За решеткой пришлось провести всего полгода — штаны из психушки помогли адвокату доказать мою невменяемость. Ну и ладно. Хоть никто на свете и не подозревает, что я на самом деле сделал, зато простой народ считает меня героем. Вдобавок, к моему великому изумлению, Синтия аккуратно навещала меня три раза в неделю — потеря очков, оказывается, ничего не меняет. Но самое главное то, что наш президент и тот северный арабиранистанец после сенсационного примирения на глазах всего мира стали закадычными друзьями и даже сфотографировались в обнимку на площадке мини-гольфа в Диснейленде.
Вышел я, значит, из тюрьмы и прогуливаюсь как-то опять по Бродвею. Глядь — а навстречу тот же монах-коробейник. Подхожу к нему, а он расплывается в улыбке до ушей и показывает мне на голову:
— Какой лотос расцвел, а?
— Ну, — хмыкаю я, не показывая, что доволен, — что новенького?
Монах вытягивает из кучи очки.
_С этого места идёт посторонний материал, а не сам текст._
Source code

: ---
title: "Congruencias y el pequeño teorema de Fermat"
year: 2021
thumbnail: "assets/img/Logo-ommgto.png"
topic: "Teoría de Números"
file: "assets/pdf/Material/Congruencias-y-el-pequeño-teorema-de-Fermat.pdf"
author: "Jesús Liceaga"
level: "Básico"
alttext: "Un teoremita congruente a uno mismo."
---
Оправа старинного вида, неуклюжая, из толстого пластика. Что-то знакомое…
— Имя Пегги Сью вам что-нибудь говорит?
Говорила мне мама, не ходи
— Что же ты не веселишься, Лорен?
Я медленно поднял голову. Казалось, она принадлежала не мне, а какому-то садомазохисту, который набил ее песком, использовал язык вместо дверного коврика, глаза — вместо ванночек для реактивов, и вдобавок выставил все это под холодный осенний дождь.
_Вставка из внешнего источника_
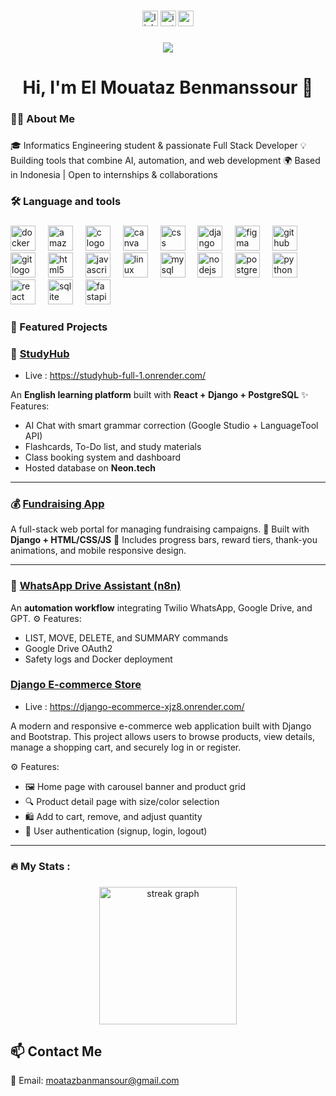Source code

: 

###

<div align="center">
  <a href="https://www.linkedin.com/in/el-mouataz-benmanssour/"><img src="https://img.shields.io/static/v1?message=LinkedIn&logo=linkedin&label=&color=0077B5&logoColor=white&labelColor=&style=for-the-badge" height="25" alt="linkedin logo" /></a> 
  <a href="https://www.instagram.com/benms_mtz?igsh=MXdyYm9pNTI0YnlzbA%3D%3D&utm_source=qr"><img src="https://img.shields.io/static/v1?message=Instagram&logo=instagram&label=&color=E4405F&logoColor=white&labelColor=&style=for-the-badge" height="25" alt="instagram logo"  /></a>
  <a href="mailto:moatazbanmansour@gmail.com"><img src="https://img.shields.io/static/v1?message=Gmail&logo=gmail&label=&color=D14836&logoColor=white&labelColor=&style=for-the-badge" height="25" alt="gmail logo"  />
</div></a>

###

<div align="center">
  <img src="https://visitor-badge.laobi.icu/badge?page_id=moatazbenma.moatazbenma&"  />
</div>

###

<h1 align="center">Hi, I'm El Mouataz Benmanssour 👋</h1>

###

<h3 align="left">👩‍💻  About Me</h3>

###

<p align="left">🎓 Informatics Engineering student & passionate Full Stack Developer 💡 Building tools that combine AI, automation, and web development 🌍 Based in Indonesia | Open to internships & collaborations</p>

###

<h3 align="left">🛠 Language and tools</h3>

###

<div align="left">
  <img src="https://cdn.jsdelivr.net/gh/devicons/devicon/icons/docker/docker-plain-wordmark.svg" height="40" alt="docker logo"  />
  <img width="12" />
  <img src="https://cdn.jsdelivr.net/gh/devicons/devicon/icons/amazonwebservices/amazonwebservices-line-wordmark.svg" height="40" alt="amazonwebservices logo"  />
  <img width="12" />
  <img src="https://cdn.jsdelivr.net/gh/devicons/devicon/icons/c/c-original.svg" height="40" alt="c logo"  />
  <img width="12" />
  <img src="https://cdn.jsdelivr.net/gh/devicons/devicon/icons/canva/canva-original.svg" height="40" alt="canva logo"  />
  <img width="12" />
  <img src="https://cdn.jsdelivr.net/gh/devicons/devicon/icons/css3/css3-original.svg" height="40" alt="css logo"  />
  <img width="12" />
  <img src="https://cdn.jsdelivr.net/gh/devicons/devicon/icons/django/django-plain.svg" height="40" alt="django logo"  />
  <img width="12" />
  <img src="https://cdn.jsdelivr.net/gh/devicons/devicon/icons/figma/figma-original.svg" height="40" alt="figma logo"  />
  <img width="12" />
  <img src="https://cdn.jsdelivr.net/gh/devicons/devicon/icons/github/github-original.svg" height="40" alt="github logo"  />
  <img width="12" />
  <img src="https://cdn.jsdelivr.net/gh/devicons/devicon/icons/git/git-original.svg" height="40" alt="git logo"  />
  <img width="12" />
  <img src="https://cdn.jsdelivr.net/gh/devicons/devicon/icons/html5/html5-original.svg" height="40" alt="html5 logo"  />
  <img width="12" />
  <img src="https://cdn.jsdelivr.net/gh/devicons/devicon/icons/javascript/javascript-original.svg" height="40" alt="javascript logo"  />
  <img width="12" />
  <img src="https://cdn.jsdelivr.net/gh/devicons/devicon/icons/linux/linux-original.svg" height="40" alt="linux logo"  />
  <img width="12" />
  <img src="https://cdn.jsdelivr.net/gh/devicons/devicon/icons/mysql/mysql-original.svg" height="40" alt="mysql logo"  />
  <img width="12" />
  <img src="https://cdn.jsdelivr.net/gh/devicons/devicon/icons/nodejs/nodejs-original.svg" height="40" alt="nodejs logo"  />
  <img width="12" />
  <img src="https://cdn.jsdelivr.net/gh/devicons/devicon/icons/postgresql/postgresql-original.svg" height="40" alt="postgresql logo"  />
  <img width="12" />
  <img src="https://cdn.jsdelivr.net/gh/devicons/devicon/icons/python/python-original.svg" height="40" alt="python logo"  />
  <img width="12" />
  <img src="https://cdn.jsdelivr.net/gh/devicons/devicon/icons/react/react-original.svg" height="40" alt="react logo"  />
  <img width="12" />
  <img src="https://cdn.jsdelivr.net/gh/devicons/devicon/icons/sqlite/sqlite-original.svg" height="40" alt="sqlite logo"  />
  <img width="12" />
  <img src="https://cdn.jsdelivr.net/gh/devicons/devicon/icons/fastapi/fastapi-original.svg" height="40" alt="fastapi logo"  />
</div>

###

<h3 align="left">🚀 Featured Projects</h3>

### 🧠 [StudyHub](https://github.com/moatazbenma/studyhub-full)

* Live : https://studyhub-full-1.onrender.com/

An **English learning platform** built with **React + Django + PostgreSQL**
✨ Features:

* AI Chat with smart grammar correction (Google Studio + LanguageTool API)
* Flashcards, To-Do list, and study materials
* Class booking system and dashboard
* Hosted database on **Neon.tech**

---

### 💰 [Fundraising App](https://github.com/moatazbenma/fundraising_fullstack)

A full-stack web portal for managing fundraising campaigns.
🧩 Built with **Django + HTML/CSS/JS**
🌈 Includes progress bars, reward tiers, thank-you animations, and mobile responsive design.

---

### 🤖 [WhatsApp Drive Assistant (n8n)](https://github.com/moatazbenma/Internship_task)

An **automation workflow** integrating Twilio WhatsApp, Google Drive, and GPT.
⚙️ Features:

* LIST, MOVE, DELETE, and SUMMARY commands
* Google Drive OAuth2
* Safety logs and Docker deployment

###  [Django E-commerce Store](https://github.com/moatazbenma/django-commerce)

- Live : https://django-ecommerce-xjz8.onrender.com/

A modern and responsive e-commerce web application built with Django and Bootstrap. This project allows users to browse products, view details, manage a shopping cart, and securely log in or register.

⚙️ Features:

* 🖼️ Home page with carousel banner and product grid
* 🔍 Product detail page with size/color selection
* 🛍️ Add to cart, remove, and adjust quantity
* 👥 User authentication (signup, login, logout)


---

###

<p align="left"></p>

###

<h3 align="left">🔥   My Stats :</h3>

###

<div align="center">
  <img src="https://streak-stats.demolab.com?user=moatazbenma&locale=en&mode=daily&theme=dark&hide_border=false&border_radius=5&order=3" height="220" alt="streak graph"  />
</div>

###

## 📫 Contact Me

📧 Email: [moatazbanmansour@gmail.com](mailto:moatazbanmansour@gmail.com)


###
Хозяйка дома возвышалась надо мной с бокалом в руке. Невероятное количество коктейлей, проглоченных за вечер, нисколько не повредили ее неистребимому оптимизму.
— А с чего мне веселиться, Мэри Энн? У меня что, такой радостный вид?
Я сидел на полу в углу гостиной, обняв руками колени, в засаленном костюме, который надел неделю назад и с тех пор не снимал. Моя растрепанная шевелюра напоминала копну сена, накиданную самым неумелым представителем семейства Сноупсов. Щетина на подбородке склеилась от засохшей горчицы, выдавая стойкую приверженность к диете из уличных хот-догов.